━━━━━ Selected extract ━━━━━

In 1990, the Legislature granted approval to admit freshmen and sophomores, but entrance requirements were legally required to be set as high or higher than those at UT Austin and Texas A&M. The requirements, though strict at the time, set the course for a tradition of academic excellence that continues at UT Dallas today.
“All of us at UT Dallas owe a great deal to Gifford Johnson for his vision and leadership at a time when UT Dallas was more concept than reality,” said David Daniel, UT Dallas president. “His long view of the possibilities and his continuing involvement with the progress and accomplishments of the University set a very high standard we strive to uphold today.
“He was here with us only weeks ago to participate in the investiture of two of our chairholders,” Daniel said. “I am personally saddened by his passing. He was a man of many accomplishments, but he seemed especially proud of UT Dallas. He always made room on his calendar and in his life whenever UT Dallas needed him.”

━━━━━

### [Activity 1]
Answer these questions from the passage on UT Dallas and Gifford Johnson.
(a) In what year did the Legislature approve admitting freshmen and sophomores?
(b) Who is quoted as UT Dallas president?
(c) What event did Johnson attend only weeks earlier?
### [Activity 2]
For each statement, say whether it agrees with the passage on UT Dallas and Gifford Johnson. Quote the words that decide it.
(a) Entrance requirements had to be at least as high as those at UT Austin and Texas A&M.
(b) Daniel described Johnson as taking a short view of the university's possibilities.
(c) Daniel said Johnson seemed especially proud of UT Dallas.

━━━━━ Dataset extract ━━━━━

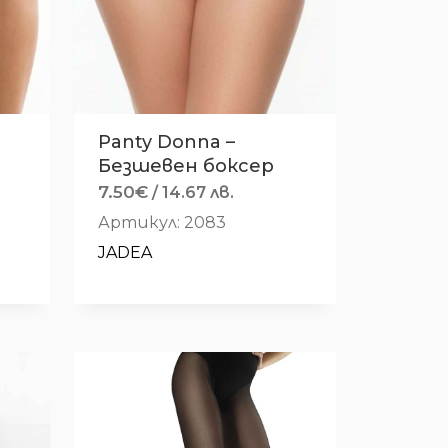
Panty Donna –
Безшевен боксер
7.50
€
/ 14.67 лв.
Артикул: 2083
JADEA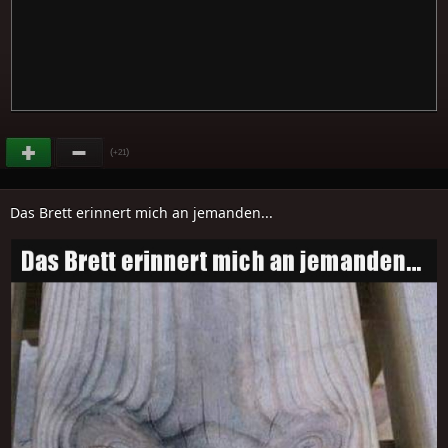
(
)
+21
Das Brett erinnert mich an jemanden...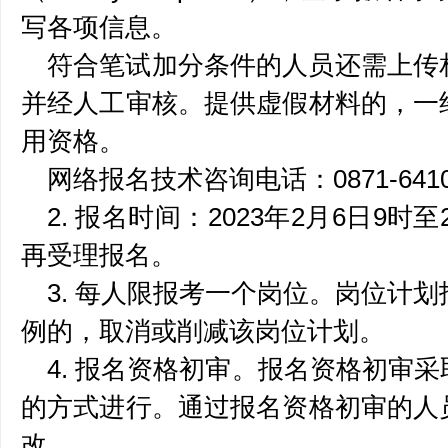
写各项信息。
符合笔试加分条件的人员还需上传
并经人工审核。提供虚假材料的，一
用资格。
网络报名技术咨询电话：0871-6410
2. 报名时间：2023年2月6日9时至
再受理报名。
3. 每人限报考一个岗位。岗位计
例的，取消或削减该岗位计划。
4. 报名资格初审。报名资格初审
的方式进行。通过报名资格初审的人
改。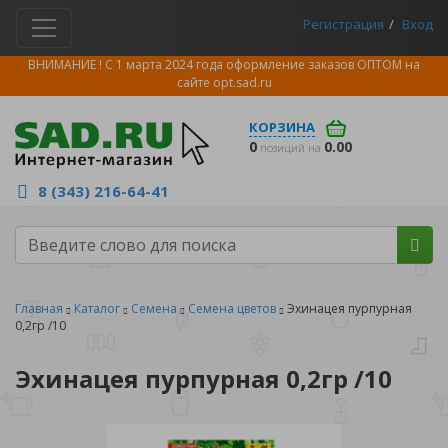
Регистрация
Вход
ВНИМАНИЕ ! С 1 марта 2024 года оформление заказов ОПТОМ на
сайте
opt.sad.ru
КОРЗИНА
0
0.00
позиций на
8 (343) 216-64-41
Главная
Каталог
Семена
Семена цветов
Эхинацея пурпурная
0,2гр /10
Эхинацея пурпурная 0,2гр /10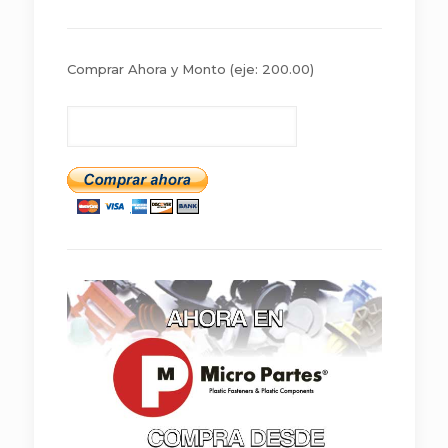
Comprar Ahora y Monto
(eje: 200.00)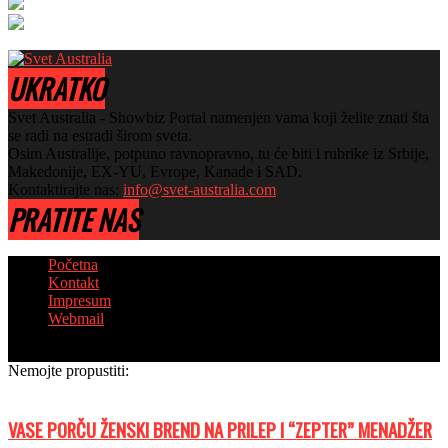
UKRATKO
Svet Australia - Showbiz Portal namenjen vama koji želite znati šta
se radi na estradi širom sveta.
Osim Australije, potpuno ravnopravno, tu će biti i rubrike iz Srbije,
Makedonije, EX-YU, Evrope, Kanade i SAD.
Kontaktirajte nas:
info@svet-australia.com
PRATITE NAS
Početna
Kontakt
Impresum
Webmail
© Copyright 2018 - Sva prava zadržana
Nemojte propustiti:
VASE PORČU ŽENSKI BREND NA PRILEP I “ZEPTER” MENADŽER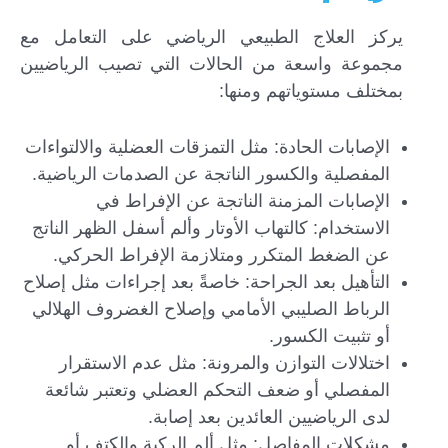
يركز العلاج الطبيعي الرياضي على التعامل مع
مجموعة واسعة من الحالات التي تصيب الرياضيين
بمختلف مستوياتهم ومنها:
الإصابات الحادة: مثل التمزقات العضلية والالتواءات
المفصلية والكسور الناتجة عن الصدمات الرياضية.
الإصابات المزمنة الناتجة عن الإفراط في
الاستخدام: كالتهاب الأوتار وألم أسفل الظهر الناتج
عن الضغط المتكرر ومتلازمة الإفراط الحركي.
التأهيل بعد الجراحة: خاصةً بعد إجراءات مثل إصلاح
الرباط الصليبي الأمامي وإصلاح الغضروف الهلالي
أو تثبيت الكسور.
اختلالات التوازن والمرونة: مثل عدم الاستقرار
المفصلي أو ضعف التحكم العضلي وتعتبر شائعة
لدى الرياضيين العائدين بعد إصابة.
مشكلات المفاصل: مثل ألم الركبة والكتف أو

━━━━━

### [Exercise answer 1]
(a) 1990
(b) David Daniel
(c) The investiture of two of the university's chairholders

### [Exercise answer 2]
(a) Yes: "entrance requirements were legally required to be set as high or higher than those at UT Austin and Texas A&M"
(b) No: "His long view of the possibilities"
(c) Yes: "he seemed especially proud of UT Dallas"